8Comme dans une ascension bien rythmée, les résultats se succèdent et convergent pour le triomphe de l’entretien cognitif sur toutes les autres procédures de recueil de témoignage. Mais, bien qu’il soit inopportun de dissocier les quatre règles (ou plutôt procédures) qui organisent et pilotent l’entretien, nous voudrions faire deux remarques à propos de la première et de la troisième. La recontextualisation nous paraît une procédure à haute teneur sémantique qui sollicite assez largement l’intelligence. Nous croyons savoir que Tulving lui-même reconnaissait ce fait. La recontextualisation ne favorise-t-elle pas la mise en route de stratégies ? Ne déclenche-t-elle pas des opérations de mise en forme (instanciation de schémas), et d’évaluation (calcul sur des utilités) de la situation rappelée ? Ne mobilise-t-elle pas aussi des affects éventuellement inhibiteurs du souvenir ? Si tel est le cas, la fiabilité de la restitution peut être suspectée. À l’inverse, la troisième procédure (les changements dans l’ordre du rappel) vise au contraire l’inhibition des schémas. On peut sans grand risque présumer qu’une telle consigne va provoquer une forte élévation du niveau de vigilance. Cette élévation a pour conséquence de diminuer les performances attentionnelles. La plupart des schémas activés dans les modalités habituelles de rappel ne seront plus disponibles. Ne pourrait-on expliquer alors la proximité des résultats avec ceux de l’entretien hypnotique par l’effet similaire de l’hypovigilance (entretien hypnotique) et de l’hypervigilance (entretien cognitif) sur les performances attentionnelles ? Cela dit, on doit retenir de la construction de cet entretien une consécussion de consignes dont chacune, d’une certaine façon, a pour fonction de corriger la précédente.

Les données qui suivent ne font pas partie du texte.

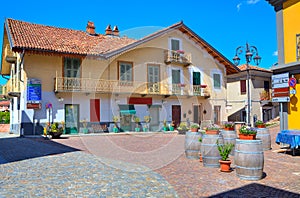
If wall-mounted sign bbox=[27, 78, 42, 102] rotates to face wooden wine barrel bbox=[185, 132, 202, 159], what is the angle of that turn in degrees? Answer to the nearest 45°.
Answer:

9Dernier point, mais non le moindre : l’évaluation d’une formation à l’entretien cognitif. Même s’il est inattendu dans un contexte de formation professionnelle, le choix méthodologique classique d’une comparaison d’effets de deux modalités manipulées du facteur formation appelle les non moins classiques remarques sur la prudence requise dans l’interprétation des résultats. Seuls les contenus distinguent nettement les deux modalités du facteur formation : techniques de l’entretien classique amélioré vs techniques de l’entretien cognitif. Le fait que la supériorité de l’entretien cognitif soit toujours vérifiée renforce certes l’intérêt d’une formation au maniement de ce type de matériel, mais ne nous dit rien sur les incidences de variables plus proprement didactiques. On veut bien suivre les auteurs lorsqu’ils affirment que le groupe de formation à l’entretien amélioré (structuré) n’était pas un groupe placebo, mais c’est précisément un tel groupe qui fait défaut dans le montage expérimental car les praticiens de l’entretien classique situés en-dehors du stage ne tiennent pas réellement le rôle de groupe placebo. L’hypothèse d’une interaction entre les types d’entretiens et les modalités didactiques de formation reste encore ouverte.
10Le facteur « formation » agrège de nombreuses variables dont on ignore les effets. Citons parmi les plus manifestes : la croyance des formateurs en la valeur du contenu (le type d’entretien), le contenu déclaratif des séances, les communications entre pairs, les fréquences de sollicitation des stagiaires, les modalités du contrôle, etc. Sur ce dernier point, on peut regretter, tout en n’ignorant pas le problème de l’équivalence des séries d’items dans chacun des groupes de sujets, l’usage exclusif du film comme support des événement. Chacun peut aisément comprendre que des variations dans le traitement des données visuelles devraient apparaître lorsqu’on passe d’un contexte filmique à une situation réelle. Sachant le délit expérimental non (encore) recevable sur le plan de l’éthique, d’autres types de mise en situation sont-ils envisagés ou envisageables ?
11C’est parce que cette démarche de recherche-développement nous convient en tant que démarche, c’est parce que son orientation nous paraît pertinente que nous nous sommes autorisé ces quelques commentaires. Le couplage recherche expérimentale-formation, quelle que soit la difficulté de sa mise en oeuvre, nous semble prometteur dans la mesure où l’expérimentation de terrain s’articule avec des recherches de laboratoire, où le savoir constitué se renouvelle dans sa transposition pragmatique, où la pratique de formation est productrice de savoir sur elle-même, où les formés changent de posture (voir le texte d’Alaphilippe). En contrepoint, des précautions méthodologiques particulièrement sévères sont à prendre qui n’ont plus rien à voir avec les vagues techniques de la recherche- action. C’est sur ce plan que les perfectionnements attendus seront les plus importants. À travers le débat qu’instaure cette contribution, et ce n’est pas le moindre des paradoxes, toute une conception manipuIatoire, psychologiste, évaluatrice de la formation semble d’un coup frappée d’obsolescence. Nous ne pouvons nous empêcher de nous en réjouir.